VI. PROPOSED ARCHITECTURE
To understand the efficiency of different algorithms, we construct the confusion matrix to compare different algorithms like Naïve Bayes, SVM (Support Vector Machine), KNN and Random Forest.
???????A. Confusion Matrix
In this paper, we compared different type of machine learning algorithms to find the most accurate algorithm to classify the breast cancer dataset into two different classes benign and malignant. we performed these algorithms on WEKA tool. This experiment shows different accuracy of all the algorithms. KNN got the highest accuracy of 97.6%.
 D.R Umesh et al., “Big Data Analytics to Predict Breast Cancer Recurrence on SEER Dataset using MapReduce Approach”, International Journal of Computer Applications, volume 7, 2016.  https://my.clevelandclinic.org/health/diseases/3986-breast-cancer  https://www.cancer.net/cancer-types/breast-cancer/stages  https://jamanetwork.com/journals/jamaoncology/fullarticle/2768634  https://www.ibm.com/in-en/analytics/hadoop/big-data-analytics  https://www.ncbi.nlm.nih.gov/pmc/articles/PMC6340124/  Saria Eltalhi. “Breast Cancer Diagnosis and Prediction Using Machine Learning and Data Mining Techniques: A Review.” IOSR Journal of Dental and Medical Sciences (IOSR JDMS), vol. 18, no. 04, 2019, pp 85-94.  https://www.cdc.gov/cancer/breast/basic_info/symptoms.htm  https://www.researchgate.net/figure/Breast-cancer-dataset_tbl1_323952426  G. Sumalatha et al., “A Study on Early Prevention and Detection of Breast Cancer using Data Mining Techniques”, International Journal of Innovative Research in Computer and Communication Engineering, volume 5,2017.  Hiba Asri, “Using Machine Learning Algorithms for Breast Cancer Risk Prediction and Diagnosis”, The 6th International Symposium on Frontiers in Ambient and Mobile Systems, pp.1064-1069  K. Shailaja, ” Prediction of Breast Cancer Using Big Data Analytic”, International Journal of Engineering & Technology, volume 7, 2018.  Eltalhi, Saria & Kutrani, Huda. (2019). Breast Cancer Diagnosis and Prediction using Machine Learning and Data Mining Techniques: A Review.
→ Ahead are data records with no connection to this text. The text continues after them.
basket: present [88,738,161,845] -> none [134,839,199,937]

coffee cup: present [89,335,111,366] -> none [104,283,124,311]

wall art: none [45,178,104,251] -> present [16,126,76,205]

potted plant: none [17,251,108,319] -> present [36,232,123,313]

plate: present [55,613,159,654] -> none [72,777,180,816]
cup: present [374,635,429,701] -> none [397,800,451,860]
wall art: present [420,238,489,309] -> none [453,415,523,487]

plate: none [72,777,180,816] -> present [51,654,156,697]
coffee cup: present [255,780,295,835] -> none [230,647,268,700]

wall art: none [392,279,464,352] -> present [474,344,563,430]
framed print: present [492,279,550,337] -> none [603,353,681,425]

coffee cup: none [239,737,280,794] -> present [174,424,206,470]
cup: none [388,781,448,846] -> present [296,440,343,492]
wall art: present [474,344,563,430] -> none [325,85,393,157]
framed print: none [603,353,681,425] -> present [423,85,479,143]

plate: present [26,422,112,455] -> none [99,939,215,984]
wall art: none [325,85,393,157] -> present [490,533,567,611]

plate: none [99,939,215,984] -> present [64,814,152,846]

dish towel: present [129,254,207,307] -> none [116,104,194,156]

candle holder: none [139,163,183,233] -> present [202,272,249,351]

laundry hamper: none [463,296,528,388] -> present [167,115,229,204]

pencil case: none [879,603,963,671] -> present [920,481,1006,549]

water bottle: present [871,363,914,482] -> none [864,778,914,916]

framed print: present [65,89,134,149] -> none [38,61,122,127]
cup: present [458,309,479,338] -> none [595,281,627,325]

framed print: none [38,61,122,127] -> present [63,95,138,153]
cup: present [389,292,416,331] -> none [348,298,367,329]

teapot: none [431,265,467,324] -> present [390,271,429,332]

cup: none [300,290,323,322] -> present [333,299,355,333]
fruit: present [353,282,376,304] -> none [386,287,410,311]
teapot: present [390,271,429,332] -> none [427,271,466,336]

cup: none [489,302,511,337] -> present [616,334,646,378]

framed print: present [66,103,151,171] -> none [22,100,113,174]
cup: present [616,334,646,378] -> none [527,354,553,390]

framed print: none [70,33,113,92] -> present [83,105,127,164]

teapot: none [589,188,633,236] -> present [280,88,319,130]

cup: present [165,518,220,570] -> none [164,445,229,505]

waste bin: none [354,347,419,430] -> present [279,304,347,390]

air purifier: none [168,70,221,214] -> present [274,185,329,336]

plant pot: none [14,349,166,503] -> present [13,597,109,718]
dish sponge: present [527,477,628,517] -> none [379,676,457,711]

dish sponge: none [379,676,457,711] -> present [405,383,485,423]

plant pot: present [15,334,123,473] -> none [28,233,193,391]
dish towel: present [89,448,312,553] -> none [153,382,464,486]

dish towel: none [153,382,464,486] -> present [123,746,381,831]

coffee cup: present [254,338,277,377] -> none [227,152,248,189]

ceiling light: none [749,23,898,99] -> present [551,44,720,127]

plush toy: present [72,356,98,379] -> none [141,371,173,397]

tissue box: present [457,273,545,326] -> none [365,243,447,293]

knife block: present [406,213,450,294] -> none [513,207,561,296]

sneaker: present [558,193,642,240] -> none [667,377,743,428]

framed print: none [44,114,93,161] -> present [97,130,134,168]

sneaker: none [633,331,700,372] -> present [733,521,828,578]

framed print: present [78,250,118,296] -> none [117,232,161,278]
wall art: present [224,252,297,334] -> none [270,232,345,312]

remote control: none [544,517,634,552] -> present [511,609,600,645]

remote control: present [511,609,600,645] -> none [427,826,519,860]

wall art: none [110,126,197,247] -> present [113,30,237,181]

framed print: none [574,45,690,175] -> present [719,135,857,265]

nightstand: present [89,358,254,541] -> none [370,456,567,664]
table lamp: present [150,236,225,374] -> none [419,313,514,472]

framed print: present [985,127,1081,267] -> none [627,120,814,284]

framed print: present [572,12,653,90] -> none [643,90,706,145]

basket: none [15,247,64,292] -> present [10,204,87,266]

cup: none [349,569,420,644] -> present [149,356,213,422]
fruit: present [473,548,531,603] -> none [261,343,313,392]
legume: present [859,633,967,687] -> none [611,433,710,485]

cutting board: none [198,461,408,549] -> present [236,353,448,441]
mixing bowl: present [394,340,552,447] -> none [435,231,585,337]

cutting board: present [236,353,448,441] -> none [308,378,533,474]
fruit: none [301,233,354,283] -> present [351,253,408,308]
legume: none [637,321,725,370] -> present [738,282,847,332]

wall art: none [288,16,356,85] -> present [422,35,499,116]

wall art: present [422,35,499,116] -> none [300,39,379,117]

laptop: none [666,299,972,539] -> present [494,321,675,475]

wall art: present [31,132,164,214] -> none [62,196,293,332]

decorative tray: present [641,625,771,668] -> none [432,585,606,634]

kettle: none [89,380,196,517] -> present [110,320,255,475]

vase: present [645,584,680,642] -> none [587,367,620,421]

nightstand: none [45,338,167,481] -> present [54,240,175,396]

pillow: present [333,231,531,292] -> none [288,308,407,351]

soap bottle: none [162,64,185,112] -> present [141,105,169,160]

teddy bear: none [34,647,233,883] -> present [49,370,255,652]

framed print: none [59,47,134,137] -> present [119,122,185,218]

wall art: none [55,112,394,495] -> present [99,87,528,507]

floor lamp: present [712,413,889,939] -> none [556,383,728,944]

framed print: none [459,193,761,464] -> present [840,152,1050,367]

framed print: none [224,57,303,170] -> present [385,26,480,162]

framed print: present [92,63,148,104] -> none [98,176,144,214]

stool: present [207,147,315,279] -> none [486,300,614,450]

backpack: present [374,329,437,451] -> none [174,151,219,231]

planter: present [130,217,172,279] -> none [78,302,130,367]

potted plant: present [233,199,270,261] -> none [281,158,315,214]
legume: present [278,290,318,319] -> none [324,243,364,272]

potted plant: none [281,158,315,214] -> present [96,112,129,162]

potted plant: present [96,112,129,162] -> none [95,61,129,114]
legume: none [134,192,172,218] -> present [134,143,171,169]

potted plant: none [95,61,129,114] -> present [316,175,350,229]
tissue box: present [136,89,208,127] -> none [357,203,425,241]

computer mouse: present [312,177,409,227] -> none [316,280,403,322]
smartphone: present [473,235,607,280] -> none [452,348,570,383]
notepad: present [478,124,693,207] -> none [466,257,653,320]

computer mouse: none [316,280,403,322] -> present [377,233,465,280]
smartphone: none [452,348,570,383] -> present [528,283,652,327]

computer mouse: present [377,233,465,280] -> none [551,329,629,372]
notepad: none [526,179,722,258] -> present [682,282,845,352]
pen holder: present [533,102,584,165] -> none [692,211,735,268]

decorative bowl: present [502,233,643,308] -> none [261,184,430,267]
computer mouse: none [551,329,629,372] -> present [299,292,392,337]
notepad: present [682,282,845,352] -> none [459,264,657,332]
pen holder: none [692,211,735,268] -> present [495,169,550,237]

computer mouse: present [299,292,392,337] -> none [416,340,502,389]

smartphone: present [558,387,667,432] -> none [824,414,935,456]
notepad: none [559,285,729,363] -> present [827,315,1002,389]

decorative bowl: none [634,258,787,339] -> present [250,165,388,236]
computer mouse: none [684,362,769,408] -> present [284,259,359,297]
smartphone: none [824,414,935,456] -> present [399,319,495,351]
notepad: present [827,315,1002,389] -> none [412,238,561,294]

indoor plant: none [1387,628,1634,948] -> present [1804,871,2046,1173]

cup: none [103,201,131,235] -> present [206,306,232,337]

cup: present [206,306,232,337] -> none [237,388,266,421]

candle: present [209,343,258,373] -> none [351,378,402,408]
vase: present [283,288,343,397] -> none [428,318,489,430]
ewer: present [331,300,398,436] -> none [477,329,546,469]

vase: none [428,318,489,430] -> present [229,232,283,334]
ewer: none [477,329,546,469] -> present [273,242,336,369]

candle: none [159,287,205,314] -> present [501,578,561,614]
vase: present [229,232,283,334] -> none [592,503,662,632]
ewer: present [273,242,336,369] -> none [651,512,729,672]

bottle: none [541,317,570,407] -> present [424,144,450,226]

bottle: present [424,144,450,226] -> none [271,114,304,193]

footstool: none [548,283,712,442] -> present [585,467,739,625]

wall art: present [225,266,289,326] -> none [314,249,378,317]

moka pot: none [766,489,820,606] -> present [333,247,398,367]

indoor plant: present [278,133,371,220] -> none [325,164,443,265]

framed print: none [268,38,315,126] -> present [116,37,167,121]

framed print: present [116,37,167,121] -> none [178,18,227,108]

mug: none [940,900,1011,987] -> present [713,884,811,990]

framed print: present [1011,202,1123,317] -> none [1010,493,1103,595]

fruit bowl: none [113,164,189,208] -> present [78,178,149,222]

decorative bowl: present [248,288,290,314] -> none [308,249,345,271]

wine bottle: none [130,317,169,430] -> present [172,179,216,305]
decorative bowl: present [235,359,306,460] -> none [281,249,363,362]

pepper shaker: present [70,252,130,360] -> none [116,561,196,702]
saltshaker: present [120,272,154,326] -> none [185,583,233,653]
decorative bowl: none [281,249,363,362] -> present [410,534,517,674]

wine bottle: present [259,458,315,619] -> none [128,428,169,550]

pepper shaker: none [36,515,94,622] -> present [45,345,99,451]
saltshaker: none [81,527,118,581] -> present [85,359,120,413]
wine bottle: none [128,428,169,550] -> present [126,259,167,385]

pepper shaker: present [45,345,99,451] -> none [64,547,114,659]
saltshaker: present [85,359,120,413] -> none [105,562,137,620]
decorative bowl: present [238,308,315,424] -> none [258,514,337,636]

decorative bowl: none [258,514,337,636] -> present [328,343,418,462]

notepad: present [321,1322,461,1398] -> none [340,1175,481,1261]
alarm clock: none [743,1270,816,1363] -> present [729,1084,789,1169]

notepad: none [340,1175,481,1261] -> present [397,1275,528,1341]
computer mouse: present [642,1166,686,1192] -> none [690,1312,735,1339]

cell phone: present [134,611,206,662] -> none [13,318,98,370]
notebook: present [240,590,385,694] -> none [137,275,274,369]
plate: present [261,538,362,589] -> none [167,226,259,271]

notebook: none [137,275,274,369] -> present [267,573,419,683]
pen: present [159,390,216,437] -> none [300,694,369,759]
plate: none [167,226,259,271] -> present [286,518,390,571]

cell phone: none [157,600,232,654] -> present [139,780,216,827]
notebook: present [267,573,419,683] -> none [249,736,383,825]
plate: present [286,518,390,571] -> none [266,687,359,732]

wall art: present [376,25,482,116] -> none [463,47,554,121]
IOSR Journal of Dental and Medical Sciences. 18. 85-94.  S. Roobini and J. Fenila Naomi, “Performance Analysis of Different Classifier in Prediction of Breast Cancer” , International Journal of Science and Technology , volume 12(8) , 2019.  Emanelwerfally, & Kutrani, Huda & Eltalhi, Saria & Ashleik, Naeima. (2021). Predicting Breast Cancer Treatment Using Decision Tree Algorithms and Statistical Metrics. IOSR Journal of Dental and Medical Sciences. 20. 48-54  V. Sivakumar et al, “Feasibility Study on Data Mining Techniques in Diagnosis of Breast Cancer”, International Journal of Machine Learning and Computing”, Volume 9 ,2019.
Copyright © 2022 Hardi Patel, Dr. Mehul P. Barot. This is an open access article distributed under the Creative Commons Attribution License, which permits unrestricted use, distribution, and reproduction in any medium, provided the original work is properly cited.